Келья под номером четыре располагалась на втором этаже в юго-восточном углу древней постройки. Теперь для того, чтобы попасть в северное крыло, в келью брата Бенедикта, достаточно было пройти по коридору и свернуть налево. Это было делом одной минуты, и Бенжамен заранее радовался, что с его длинными ночными путешествиями теперь покончено.
Он открыл дверь одиннадцатой кельи вскоре после полуночи. Брат Бенедикт поджидал его за письменным столом, как и в первый вечер.
Но на этот раз он бодрствовал.
В течение нескольких минут монахи пристально вглядывались друг в друга, потом Бенжамен подошел и сел на приготовленный для него стул. Ни слова не говоря, извлек из рукава сутаны кожаную тубу и, не спуская глаз с большого монаха, положил на стол.
— Можете мне не верить, но я ее еще не открывал, — признался он. — Этот манускрипт принадлежит вам так же, как и мне. После того, что произошло, я предпочел подождать, чтобы прочесть его вместе с вами. И остальное тоже принес… Но уверяю вас, я и так собирался все рассказать вам, когда…
— Я верю вам, брат мой, — сухо прервал его брат Бенедикт. — Главное, вы здесь. Забудем о недоразумении. Лучше разверните-ка это и переведите для меня. Вы же знаете, что я не могу сравниться с вами в том, что касается переводов с латыни.
Бенжамен откинул капюшон и осторожно вытряхнул из футляра содержимое. Там оказался не один, а целых три листка пергамента, старательно свернутые в трубочку. Брат Бенедикт схватил их, развернул на столе, придавив подсвечником, и восхищенно присвистнул, оценив мягкость кожи.
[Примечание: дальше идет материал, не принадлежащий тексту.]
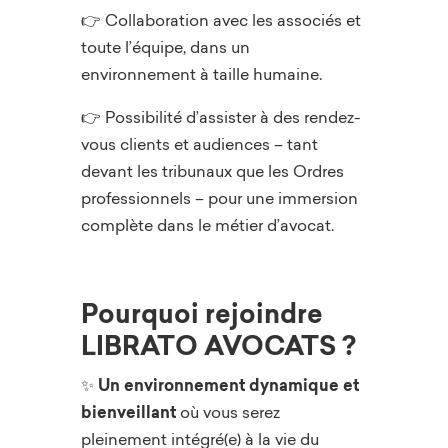
👉 Collaboration avec les associés et
toute l’équipe, dans un
environnement à taille humaine.
👉 Possibilité d’assister à des rendez-
vous clients et audiences – tant
devant les tribunaux que les Ordres
professionnels – pour une immersion
complète dans le métier d’avocat.
Pourquoi rejoindre
LIBRATO AVOCATS ?
✨
Un environnement dynamique et
bienveillant
où vous serez
pleinement intégré(e) à la vie du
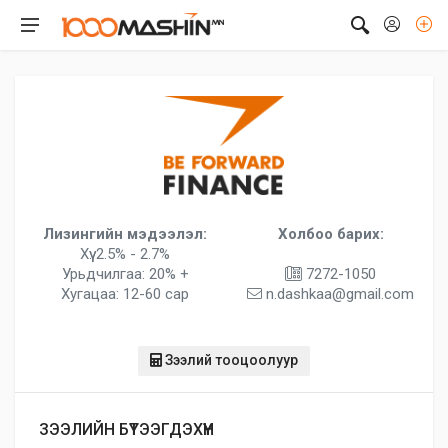
Лизингийн мэдээлэл:
Холбоо барих:
Хүү: 2.5% - 2.7%
Урьдчилгаа: 20% +
7272-1050
Хугацаа: 12-60 сар
n.dashkaa@gmail.com
Зээлий тооцоолуур
ЗЭЭЛИЙН БҮТЭЭГДЭХҮҮН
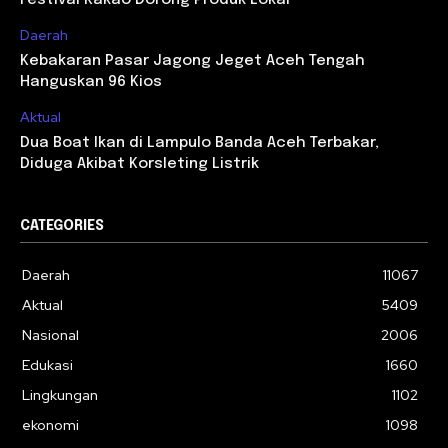
Festival Kakao Dorong Produk Lokal
Daerah
Kebakaran Pasar Jagong Jeget Aceh Tengah
Hanguskan 96 Kios
Aktual
Dua Boat Ikan di Lampulo Banda Aceh Terbakar,
Diduga Akibat Korsleting Listrik
CATEGORIES
Daerah
11067
Aktual
5409
Nasional
2006
Edukasi
1660
Lingkungan
1102
ekonomi
1098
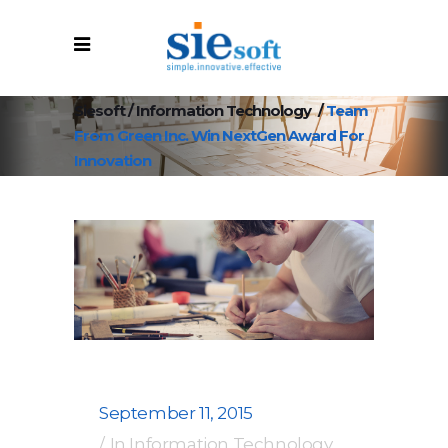
Siesoft
/
Information Technology
/
Team
From Green Inc. Win NextGen Award For
Innovation
September 11, 2015
In
Information Technology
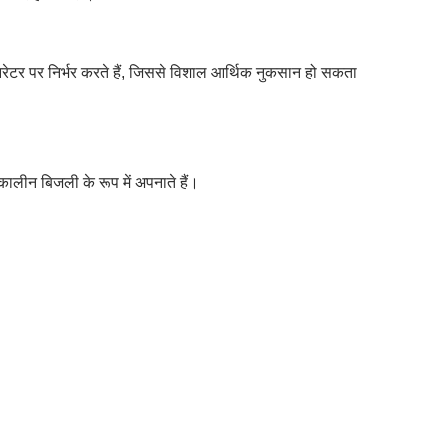
रेटर पर निर्भर करते हैं, जिससे विशाल आर्थिक नुकसान हो सकता
तकालीन बिजली के रूप में अपनाते हैं।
— Восемьсот лет — и ни одного сгиба, брат мой!
Текст также не пострадал. С первого взгляда монахи узнали мелкий четкий почерк отца Амори и его странную непропорционально размашистую подпись внизу страницы.
Придерживая стопку листков руками, большой монах подвинулся, чтобы переводчику было лучше видно.
— Прошу вас, брат мой. Расскажите же, что так долго скрывал от нас наш покойный, добрый христианин.
— «Hec est confessio… Это моя исповедь, — начал Бенжамен тихо, — и я поручаю Господу Богу избрать мне духовника, которого не могу пригласить сейчас, не выдав себя. Кто бы ты ни был, брат, помолись за упокой моей души, которую не пощадила эта жизнь».
6
Господи, помогай мне каждый день, как в этот первый. Амори. 6.6.1223.